CHAPTER TWENTY-SEVEN

Grief isolated her. She was so deeply drawn into it, so pulled into its apparently infinite darkness, that nothing could come near her that was not itself claimed for this grief. Even her daughter to whose needs she ministered dutifully, whose play and mere movements could strike chords of consolation, even she was best kept at some distance emotionally, best left out of this self-consuming struggle. Ellen came to stay and took the child off her hands for hours at a time.

As for Joe his quick and earnest sympathy was inadequate, he felt, although Natasha protested that he was helpful. He did not feel it. He could not follow her. The sense of each other through feelings alone became more faint and words failed. He felt pushed away. She needed to be left alone to inhabit this circle of grief and to save herself from it. For she felt the grief could engulf and extinguish her; so much guilt at what had not been done, so much sorrow at what had not been done, so much shame at what had been done to François, so undefended. Grief blighted her feelings.

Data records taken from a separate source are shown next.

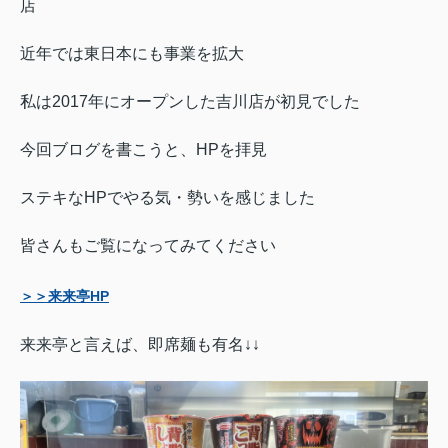
店
近年では東日本にも事業を拡大
私は2017年にオープンした吉川店が初見でした
今回ブログを書こうと、HPを拝見
ステキなHPでやる気・勢いを感じました
皆さんもご覧になってみてください
＞＞来来亭HP
来来亭と言えば、即席麺も有名
↓↓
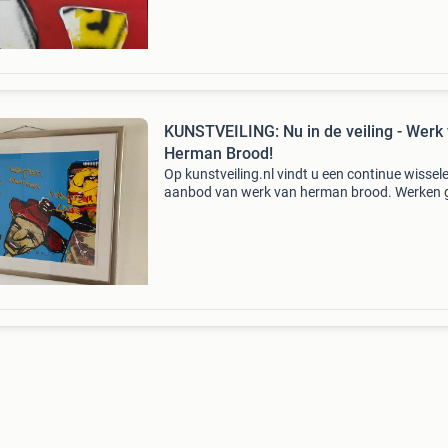
KUNSTVEILING: Nu in de veiling - Werk
Herman Brood!
Op kunstveiling.nl vindt u een continue wissel
aanbod van werk van herman brood. Werken
onder de hamer voor een veel lagere prijs dan 
galeriewaarde. Bekijk het actuele aanbod unie
kunstwe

Neither then nor later could Joe come to terms with a sort of jealousy. How could Natasha's grief make him jealous? That low, vile thing, a taint on such grief. Did it mean that he was jealous of the force of feeling displayed towards another man albeit her brother, her half-brother? That was plausible though not at the heart of it, he thought. It was the grief itself, the way it possessed her as love for him had never so fully possessed her. He saw grief as the fullest expression of her feelings, the most passionate, the most unqualified he had ever seen in her and it was not directed at him.

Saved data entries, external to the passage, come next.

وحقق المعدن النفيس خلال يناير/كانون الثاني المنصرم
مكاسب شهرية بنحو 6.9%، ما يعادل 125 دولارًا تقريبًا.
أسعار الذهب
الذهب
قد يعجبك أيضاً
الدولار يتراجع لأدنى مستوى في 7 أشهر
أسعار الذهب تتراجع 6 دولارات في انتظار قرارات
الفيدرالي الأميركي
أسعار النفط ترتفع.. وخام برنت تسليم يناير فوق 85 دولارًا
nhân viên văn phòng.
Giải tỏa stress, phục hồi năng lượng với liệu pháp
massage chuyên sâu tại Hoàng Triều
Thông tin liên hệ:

They spent a weekend in Oxford with Matthew and Julia and Joe's anxiety dissipated by the hour as Julia's tender and teasing manner seemed to help heal Natasha. Joe was flattered at Matthew's curiosity about the metropolitan line he was following. He had assumed that his job was far below the high calling of scholarship, but Matthew displayed a close interest in it and Joe felt that what he did was acceptable. He was grateful for that. The weekend passed in undirected talk with the younger couple scarcely noticing the efforts being made by their older, wiser friends. Their daughter was commandeered by Matthew and Julia's children and she was delighted to be the little spoiled playmate.

They came back on an early evening train on Sunday, leaving Oxford in its May glory with regret: in Oxford both of them had sunk into nostalgia and Paddington Station seemed particularly grimy, soulless and unwelcoming. Joe saw that Natasha looked tired again, and the child, too, was weary, as if the weekend had been wiped out by that short journey from the university city. He decided against taking the underground. The taxi fare was just about within reach.

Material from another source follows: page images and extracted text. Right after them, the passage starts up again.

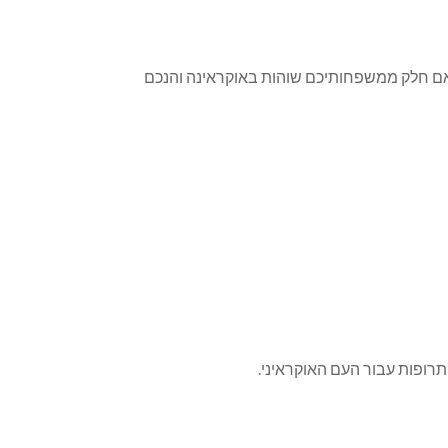
 באם חלק ממשפחותיכם שוהות באוקראינה והנכם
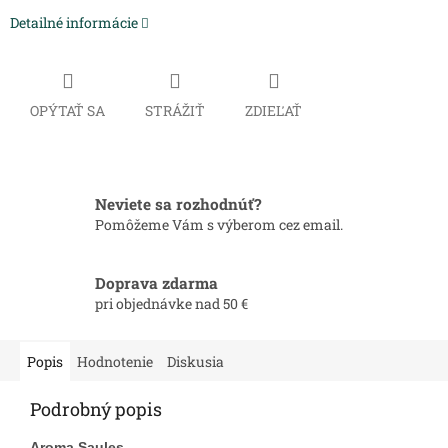
Detailné informácie
OPÝTAŤ SA
STRÁŽIŤ
ZDIEĽAŤ
Neviete sa rozhodnúť?
Pomôžeme Vám s výberom cez email.
Doprava zdarma
pri objednávke nad 50 €
Popis
Hodnotenie
Diskusia
Podrobný popis
Aroma Saules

As they crossed over Kew Bridge, the Thames flowing softly beneath them, and came on Kew Green, the beautiful Georgian church, the cricket pitch just lately used, and swung alongside Kew Gardens towards home, Natasha's sadness sweetened. If only she could ignore the licence to unleash her implacable monsters that the death of François had given her; if only she could see what she had for what it was, fortunate in love, rich in daily life; if only she could see her life like that for more than a few illuminated moments and not look as she did at the outbursts of blossom, apple blossom, pear and most of all the cherry blossom, and think soon it will be gone, this blossom, this beauty, soon it will be dead.